= Gordon Sparling =

Canadian filmmaker (1900–1994)

Gordon Sparling (1900–1994) was a pioneering Canadian filmmaker. He was educated at Trinity College in the University of Toronto. He directed such early Canadian films as Rhapsody in Two Languages in 1934, The Tidy House (La maison en ordre) in 1936 and The Kinsmen in 1938. Along with such films, Sparling directed film shorts as Pleasure Island (1936) that promoted Canada's largest and most luxurious summer resort, Bigwin Inn, on Bigwin Island, Ontario.

Gordon Sparling's start with the Ontario Motion Picture Bureau in 1924, led to a 40-year career with the Canadian Government Motion Picture Bureau and Associated Screen News of Canada (ASN). He worked as an assistant director on Carry on, Sergeant! in 1928 and during the 1930s was virtually the only creative filmmaker in the Canadian commercial film industry.

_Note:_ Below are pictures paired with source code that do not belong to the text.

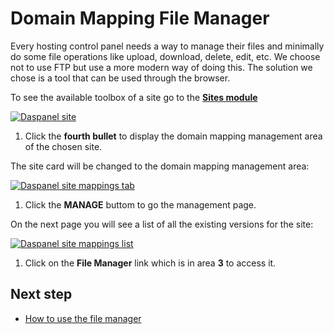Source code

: # Domain Mapping File Manager

Every hosting control panel needs a way to manage their files and minimally do some 
file operations like upload, download, delete, edit, etc. We choose not to use FTP but use a 
more modern way of doing this. The solution we chose is a tool that can be used 
through the browser.

To see the available toolbox of a site go to the <b><a href="http://admin.daspanel.site/sites/" target="_blank">Sites module</a></b>

[![Daspanel site](/img/sites-mappings.png)](/img/sites-mappings.png)

1. Click the **fourth bullet** to display the domain mapping management area of the chosen site.

The site card will be changed to the domain mapping management area:

[![Daspanel site mappings tab](/img/site-mappings-area.png)](/img/site-mappings-area.png)

1. Click the **MANAGE** buttom to go the management page.

On the next page you will see a list of all the existing versions for the site:

[![Daspanel site mappings list](/img/site-mappings-list.png)](/img/site-mappings-list.png)

1. Click on the **File Manager** link which is in area **3** to access it.

## Next step

* [How to use the file manager](/help/services/filemanager/#login)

He launched the Canadian Cameo series of theatrical shorts at ASN in 1932 and continued to direct and produce the series until 1955. During the Second World War, he was the head of the Canadian Army Film and Photo Unit, producing and directing propaganda films. He returned to ASN and remained with the studio until the production department was closed down in 1957.